Publications

Shields, K. and Beversdorf, D. (2020) “A Dilemma for Neurodiversity.” Neuroethics, https://doi.org/10.1007/s12152-020-09431-x

Abstract: One way to determine whether a mental condition should be considered a disorder is to first give necessary and sufficient conditions for something to be a disorder and then see if it meets these conditions. But this approach has been criticized for begging normative questions. Concerning autism (and other conditions), a neurodiversity movement has arisen with essentially two aims: (1) advocate for the rights and interests of individuals with autism, and (2) de-pathologize autism. We argue that denying autism’s disorder status could undermine autism’s exculpatory role in cases where individuals with autism are charged with a crime. Our argument raises a dilemma for the neurodiversity movement: advocating for the rights and interests of individuals with autism may require viewing autism as a condition that can be inherently disabling (at least for some individuals). If this is right, autism’s disorder status might be maintained (again, at least for some individuals) without deriving this result from any general account of disorder.

Shields, K. (2016) “Moral internalism, amoralist skepticism and the factivity effect.Philosophical Psychology 29:8, 1095-1111, DOI: 10.1080/09515089.2016.1234596

Abstract: Philosophers are divided over moral internalism, the claim that moral judgement entails some motivation to comply with that judgement. Against moral internalism, externalists defend the conceptual coherence of scenarios in which an individual makes genuine moral judgements but is entirely unmoved by them. This is amoralist skepticism and these scenarios can be called amoralist scenarios. While the coherence of amoralist scenarios is disputed, philosophers seem to agree that the coherence of amoralist scenarios is not affected by whether the amoralist is described as having moral knowledge or mere belief. But recent experimental research challenges this assumption. When evaluating amoralist scenarios, people’s intuitions lean towards externalism when the amoralist is described as knowing that X is morally wrong, whereas people’s intuitions lean towards internalism when the amoralist is described as believing that X is morally wrong.

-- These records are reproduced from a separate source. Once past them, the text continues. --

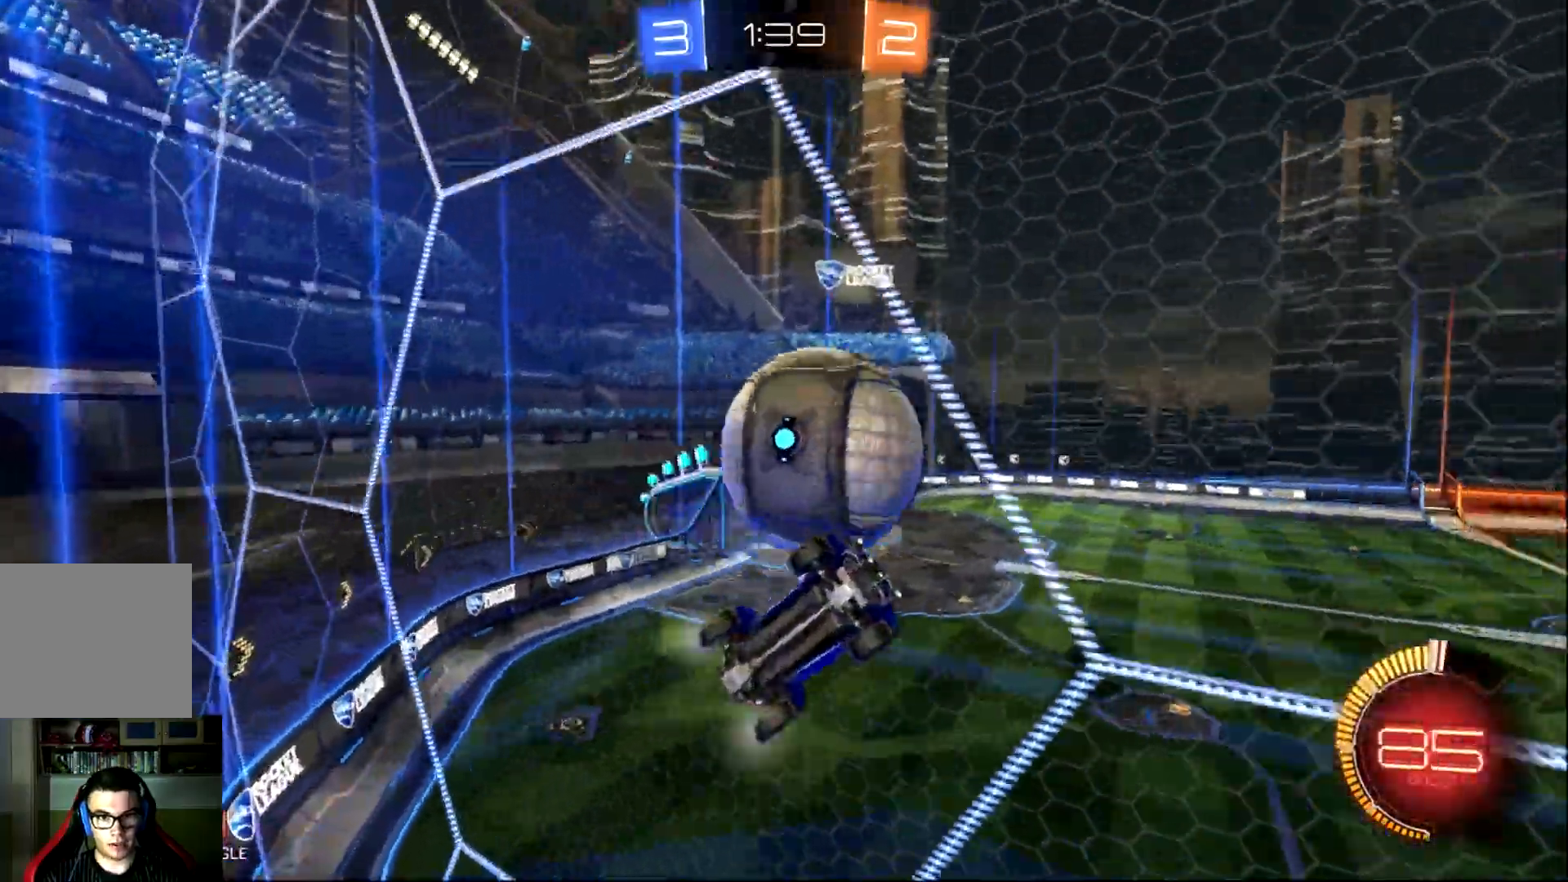
{"buttons": ["R2"], "left_stick": "left", "events": []}
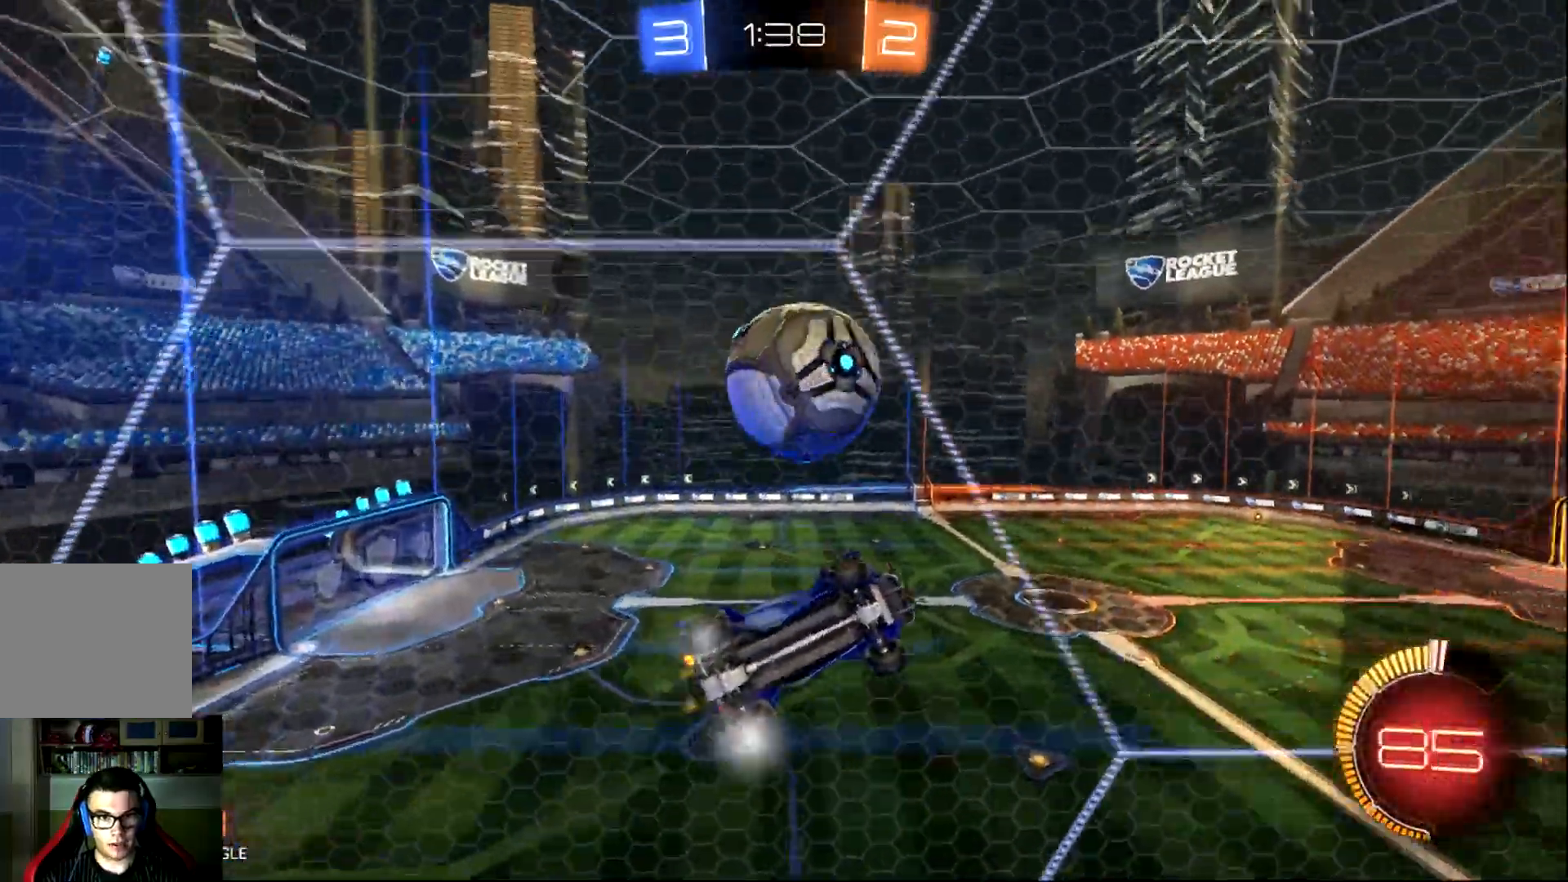
{"buttons": ["R2"], "left_stick": "left", "events": [[233, "L2", "down"], [233, "R2", "up"], [233, "left_stick", "center"], [350, "R2", "down"], [384, "L2", "up"], [484, "left_stick", "left"]]}
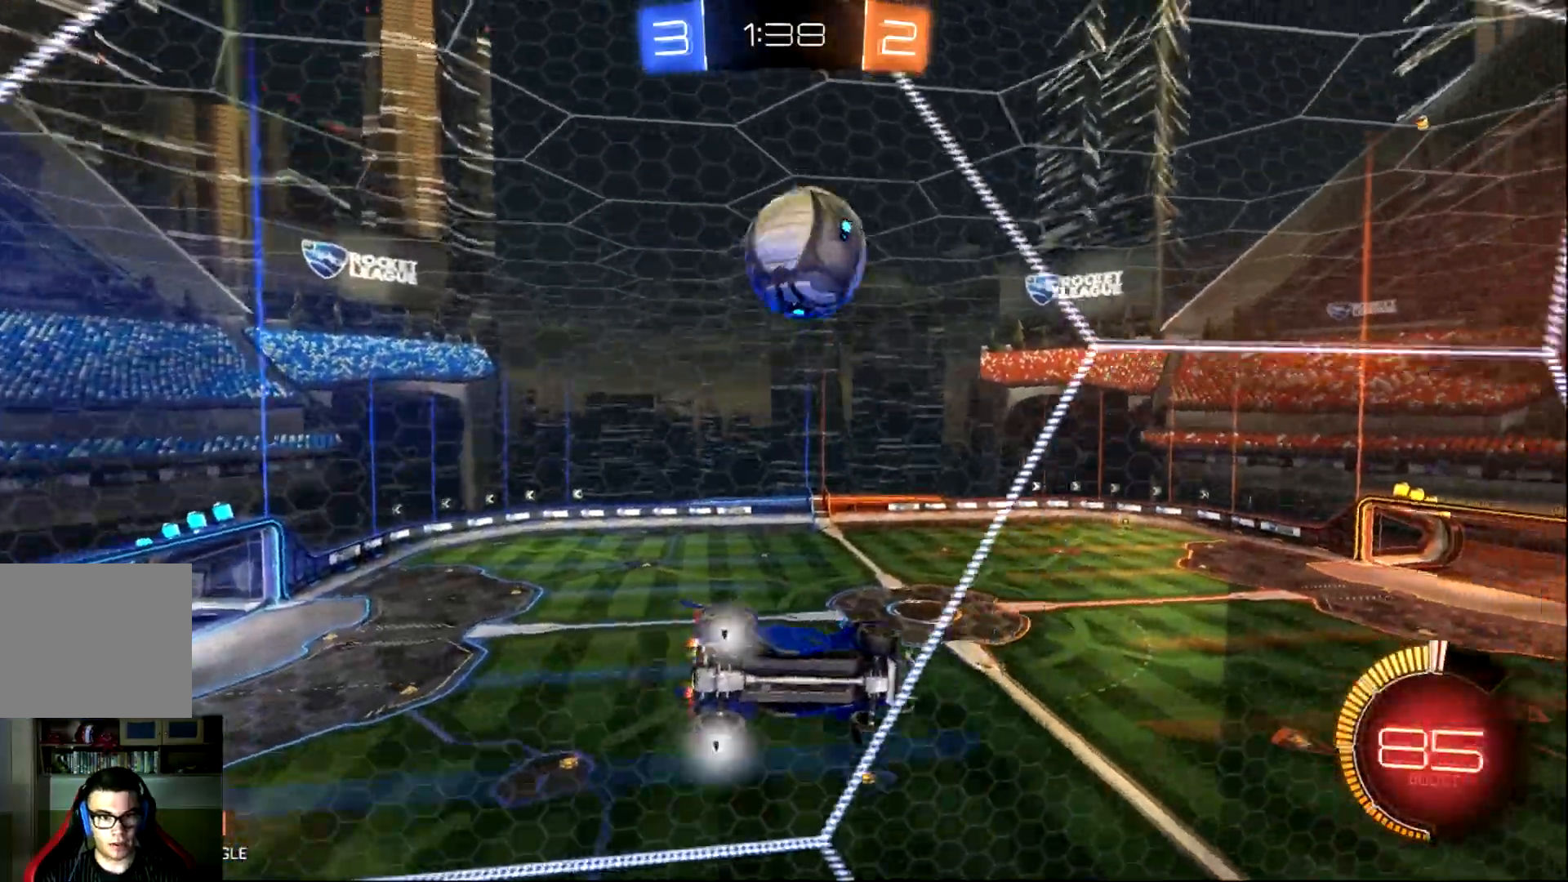
{"buttons": ["R2"], "left_stick": "left", "events": [[150, "CIRCLE", "down"], [351, "CIRCLE", "up"]]}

Call this the factivity effect. In this paper, I argue that the factivity effect is unlikely to be explained as an experimental artifact and that as a consequence, the traditional dispute over moral internalism and amoralist skepticism may need a major overhaul. The results of three studies testing the factivity effect provide support for this thesis. Implications of these results for the traditional debate over moral internalism are discussed.

 

Commentary: Robbins, P. and Shields, K. (2014) “Explaining ideology: Two factors are better than one.” Behavioral and Brain Sciences, 37, p.326-328.

Abstract: Hibbing et al. contend that individual differences in political ideology can be substantially accounted for in terms of differences in a single psychological factor, namely, strength of negativity bias. We argue that, given the multidimensional structure of ideology, a better explanation of ideological variation will take into account both individual differences in negativity bias and differences in empathic concern.